A scholar and author specializing in Middle Eastern affairs delivered the keynote speech at a President’s Associates Dinner Tuesday at the Sam Noble Oklahoma Museum of Natural History.
Fouad Ajami, who has worked with CNN anchor Anderson Cooper during the Egyptian uprisings last year as well as publishing work in The New York Times Magazine and Wall Street Journal, was introduced by OU President David Boren at a reception held before the dinner at the Fred Jones’ Jr. Museum of Art.
“He has received a series of truly remarkable awards,” Boren said. “Some of the most prestigious awards sought after in this country and around the world, including a five year MacArthur Prize fellowship for his creativity and his scholarship.”
Ajami was the director of Middle East Studies at the John Hopkins University from 1980 to 2011. He has authored several books on the Middle East and has been a strong support of America’s military involvement Iraq.

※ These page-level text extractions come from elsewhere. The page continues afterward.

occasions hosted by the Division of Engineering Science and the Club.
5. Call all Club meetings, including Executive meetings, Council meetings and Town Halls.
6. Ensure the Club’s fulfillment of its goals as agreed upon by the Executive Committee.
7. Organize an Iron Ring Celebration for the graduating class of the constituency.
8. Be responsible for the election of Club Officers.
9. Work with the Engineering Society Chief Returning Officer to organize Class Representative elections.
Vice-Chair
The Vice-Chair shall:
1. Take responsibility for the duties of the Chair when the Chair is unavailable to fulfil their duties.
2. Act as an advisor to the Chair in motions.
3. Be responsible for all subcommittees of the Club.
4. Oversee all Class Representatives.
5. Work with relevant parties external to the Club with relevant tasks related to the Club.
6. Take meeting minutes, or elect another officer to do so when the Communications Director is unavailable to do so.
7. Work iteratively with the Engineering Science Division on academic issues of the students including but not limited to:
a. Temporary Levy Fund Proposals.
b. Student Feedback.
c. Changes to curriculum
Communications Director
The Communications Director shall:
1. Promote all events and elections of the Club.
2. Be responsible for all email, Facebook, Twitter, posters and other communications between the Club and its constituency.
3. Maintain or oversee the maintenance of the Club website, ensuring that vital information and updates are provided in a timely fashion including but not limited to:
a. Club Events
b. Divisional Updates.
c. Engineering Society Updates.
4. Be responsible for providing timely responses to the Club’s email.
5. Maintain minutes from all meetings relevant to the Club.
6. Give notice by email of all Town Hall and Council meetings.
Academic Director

He is a naturalized citizen who was born in Lebanon, raised in Beirut, and now lives in New York.
During his remarks, Ajami expressed an optimistic perspective on the recent Egyptian uprisings.

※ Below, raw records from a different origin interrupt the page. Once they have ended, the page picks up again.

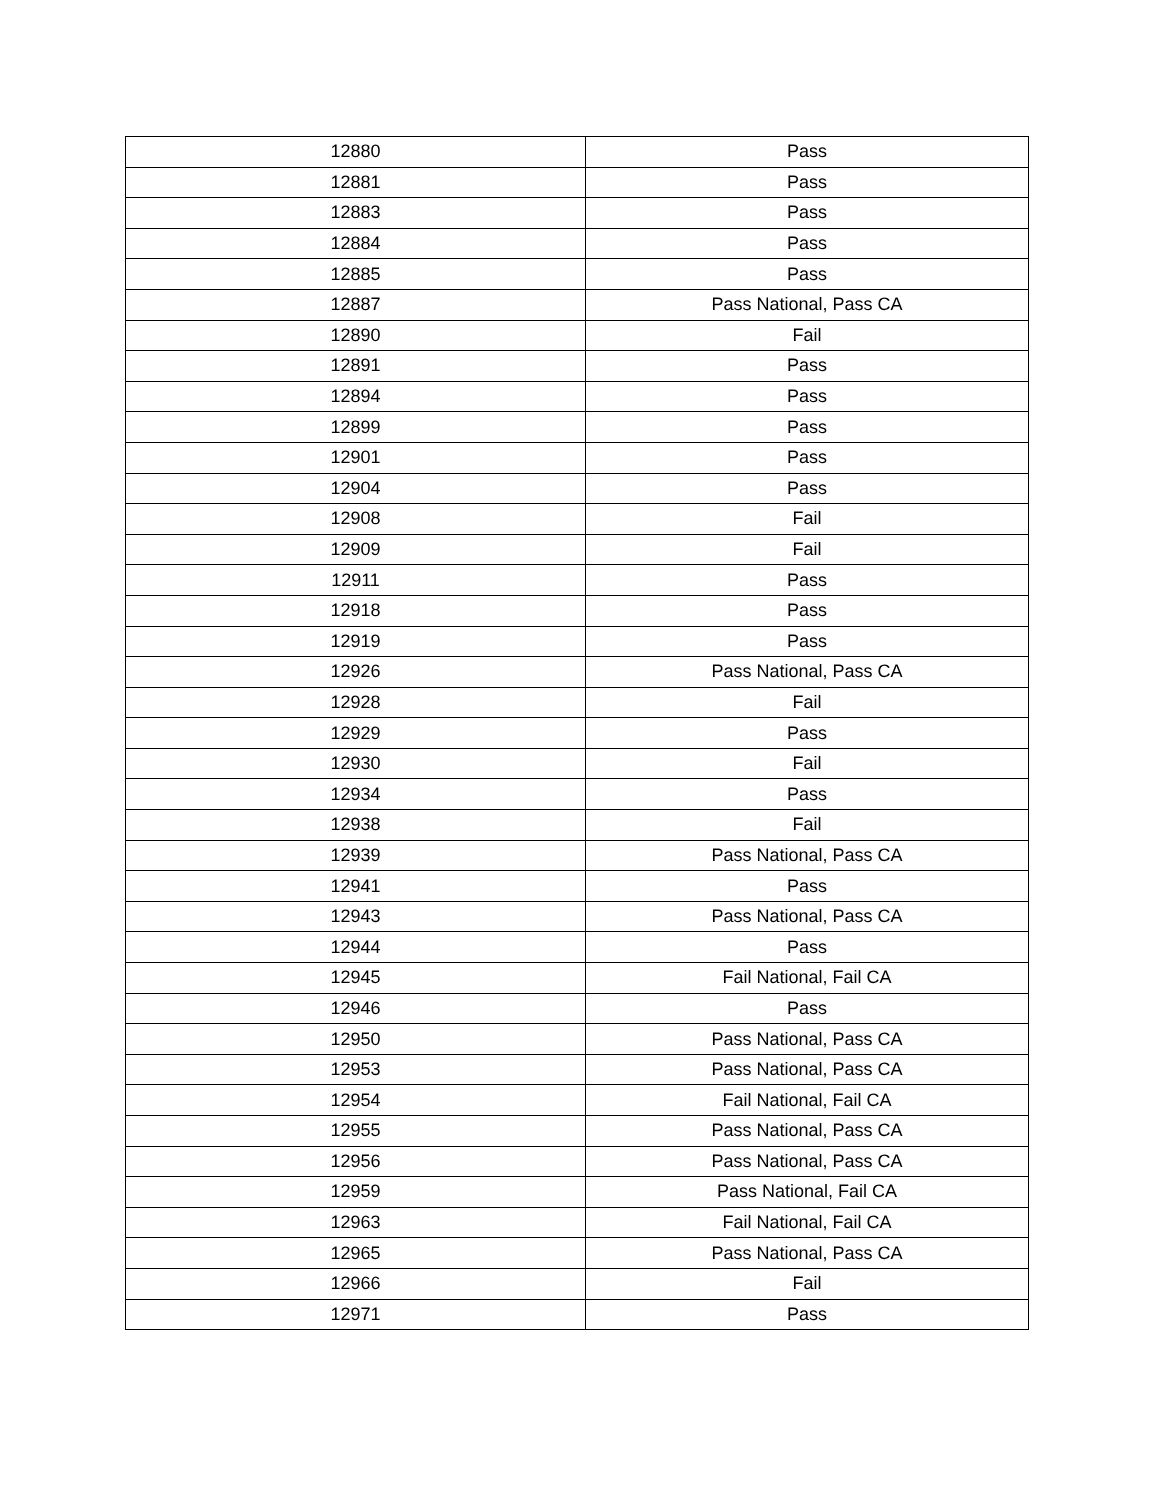| 12880 | Pass |
| 12881 | Pass |
| 12883 | Pass |
| 12884 | Pass |
| 12885 | Pass |
| 12887 | Pass National, Pass CA |
| 12890 | Fail |
| 12891 | Pass |
| 12894 | Pass |
| 12899 | Pass |
| 12901 | Pass |
| 12904 | Pass |
| 12908 | Fail |
| 12909 | Fail |
| 12911 | Pass |
| 12918 | Pass |
| 12919 | Pass |
| 12926 | Pass National, Pass CA |
| 12928 | Fail |
| 12929 | Pass |
| 12930 | Fail |
| 12934 | Pass |
| 12938 | Fail |
| 12939 | Pass National, Pass CA |
| 12941 | Pass |
| 12943 | Pass National, Pass CA |
| 12944 | Pass |
| 12945 | Fail National, Fail CA |
| 12946 | Pass |
| 12950 | Pass National, Pass CA |
| 12953 | Pass National, Pass CA |
| 12954 | Fail National, Fail CA |
| 12955 | Pass National, Pass CA |
| 12956 | Pass National, Pass CA |
| 12959 | Pass National, Fail CA |
| 12963 | Fail National, Fail CA |
| 12965 | Pass National, Pass CA |
| 12966 | Fail |
| 12971 | Pass |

“Suddenly Arabs were claiming and owning their own history,” he said. “Suddenly I wasn’t hearing that much about America and Israel.”
The uprisings were a necessary first step toward representation for all Arab people, Ajami said.
“I thought this was the beginning of salvation, when a people claim their own history and accept responsibility for what they have done,” he said.
Ajami feels that the events of Sept. 11 only represent one period of Arab history, and now a younger generation can take control and make a new history, he said.
Ajami also likened the uprisings of the Arab Spring to a prison riot.
“The prisoners rioted and they didn’t know what the world was like outside of the prison walls but we should give them a chance to find out,” he said. “If this rebellion had remained in Egypt it would have amounted to nothing.”